• TASK ITEM:
Reproduce the entries exactly and omit the pictures.

==== EXERCISE MATERIAL

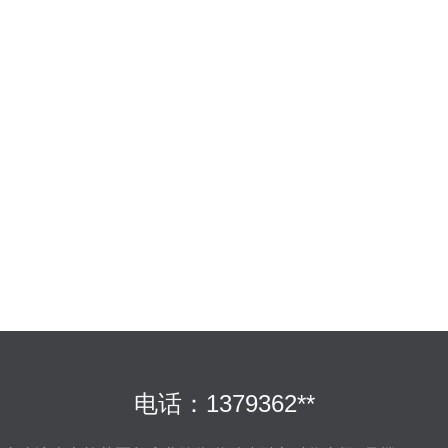
电话：1379362**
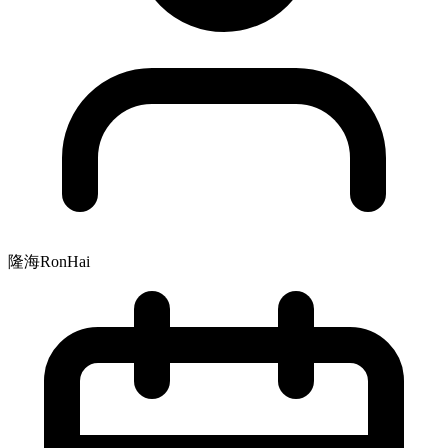
隆海RonHai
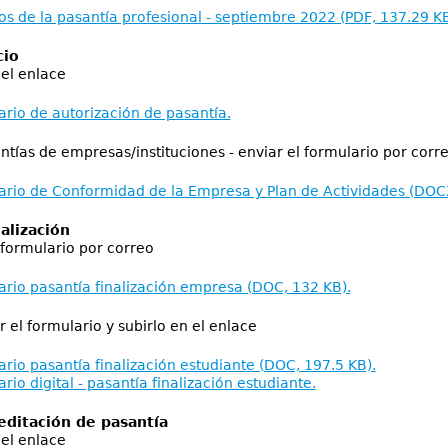
s de la pasantía profesional - septiembre 2022 (PDF, 137.29 K
io
el enlace
ario de autorización de pasantía.
ías de empresas/instituciones - enviar el formulario por corr
ario de Conformidad de la Empresa y Plan de Actividades (DOCX
lización
formulario por correo
ario pasantía finalización empresa (DOC, 132 KB).
l formulario y subirlo en el enlace
ario pasantía finalización estudiante (DOC, 197.5 KB).
rio digital - pasantía finalización estudiante.
editación de pasantía
el enlace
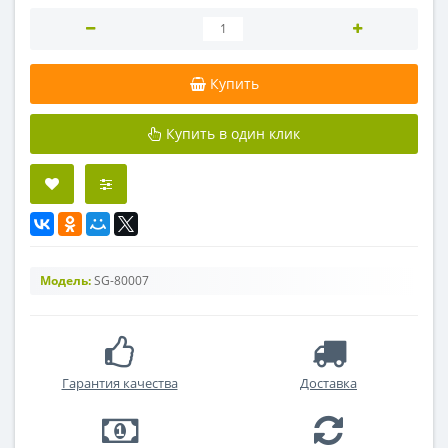
Купить
Купить в один клик
Модель:
SG-80007
Гарантия качества
Доставка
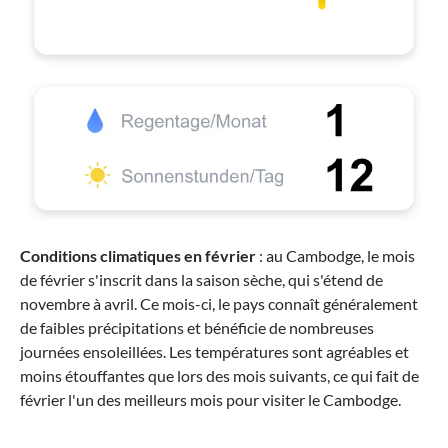
Conditions climatiques en février
: au Cambodge, le mois
de février s'inscrit dans la saison sèche, qui s'étend de
novembre à avril. Ce mois-ci, le pays connaît généralement
de faibles précipitations et bénéficie de nombreuses
journées ensoleillées. Les températures sont agréables et
moins étouffantes que lors des mois suivants, ce qui fait de
février l'un des meilleurs mois pour visiter le Cambodge.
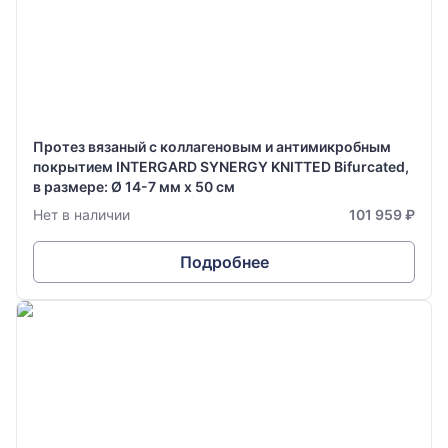
Протез вязаный с коллагеновым и антимикробным
покрытием INTERGARD SYNERGY KNITTED Bifurcated,
в размере: Ø 14-7 мм х 50 см
Нет в наличии
101 959 ₽
Подробнее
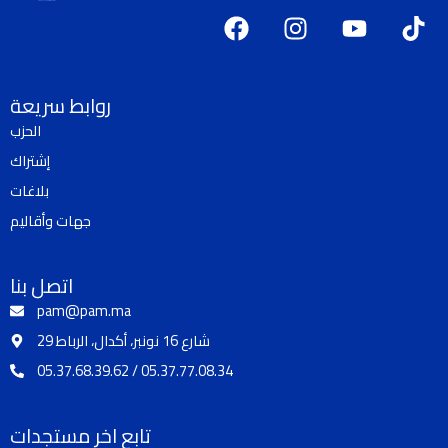
F
I
Y
T
a
n
o
i
c
s
u
k
e
t
t
t
روابط سريعة
b
a
u
o
الحزب
o
g
b
k
إشتراك
o
r
e
k
a
بلاغات
m
جهات وأقاليم
اتصل بنا
pam@pam.ma
29 شارع 16 نونبر، أكدال، الرباط
05.37.68.39.62 / 05.37.77.08.34
تابع اخر مستجدات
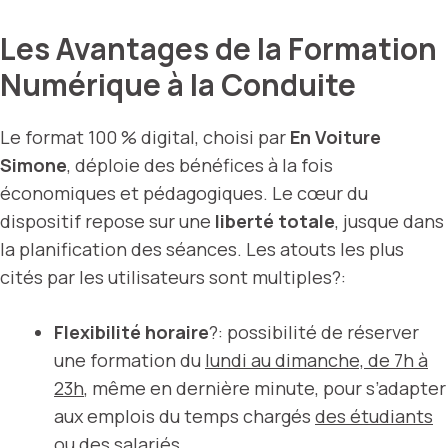
Les Avantages de la Formation
Numérique à la Conduite
Le format 100 % digital, choisi par
En Voiture
Simone
, déploie des bénéfices à la fois
économiques et pédagogiques. Le cœur du
dispositif repose sur une
liberté totale
, jusque dans
la planification des séances. Les atouts les plus
cités par les utilisateurs sont multiples?:
Flexibilité horaire
?: possibilité de réserver
une formation du
lundi au dimanche, de 7h à
23h
, même en dernière minute, pour s’adapter
aux emplois du temps chargés
des étudiants
ou des salariés
.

========

• ANSWER FOR THE TASK:
电话：1379362**
隆海RonHai
s de la pasantía profesional - septiembre 2022 (PDF, 137.29 K
io
el enlace
ario de autorización de pasantía.
ías de empresas/instituciones - enviar el formulario por corr
ario de Conformidad de la Empresa y Plan de Actividades (DOCX
lización
formulario por correo
ario pasantía finalización empresa (DOC, 132 KB).
l formulario y subirlo en el enlace
ario pasantía finalización estudiante (DOC, 197.5 KB).
rio digital - pasantía finalización estudiante.
editación de pasantía
el enlace
Купить
Купить в один клик
Модель:
SG-80007
Гарантия качества
Доставка
Conditions climatiques en février
: au Cambodge, le mois
de février s'inscrit dans la saison sèche, qui s'étend de
novembre à avril. Ce mois-ci, le pays connaît généralement
de faibles précipitations et bénéficie de nombreuses
journées ensoleillées. Les températures sont agréables et
moins étouffantes que lors des mois suivants, ce qui fait de
février l'un des meilleurs mois pour visiter le Cambodge.
Протез вязаный с коллагеновым и антимикробным
покрытием INTERGARD SYNERGY KNITTED Bifurcated,
в размере: Ø 14-7 мм х 50 см
Нет в наличии
101 959 ₽
Подробнее
F
I
Y
T
a
n
o
i
c
s
u
k
e
t
t
t
روابط سريعة
b
a
u
o
الحزب
o
g
b
k
إشتراك
o
r
e
k
a
بلاغات
m
جهات وأقاليم
اتصل بنا
pam@pam.ma
29 شارع 16 نونبر، أكدال، الرباط
05.37.68.39.62 / 05.37.77.08.34
تابع اخر مستجدات
Les Avantages de la Formation
Numérique à la Conduite
Le format 100 % digital, choisi par
En Voiture
Simone
, déploie des bénéfices à la fois
économiques et pédagogiques. Le cœur du
dispositif repose sur une
liberté totale
, jusque dans
la planification des séances. Les atouts les plus
cités par les utilisateurs sont multiples?:
Flexibilité horaire
?: possibilité de réserver
une formation du
lundi au dimanche, de 7h à
23h
, même en dernière minute, pour s’adapter
aux emplois du temps chargés
des étudiants
ou des salariés
.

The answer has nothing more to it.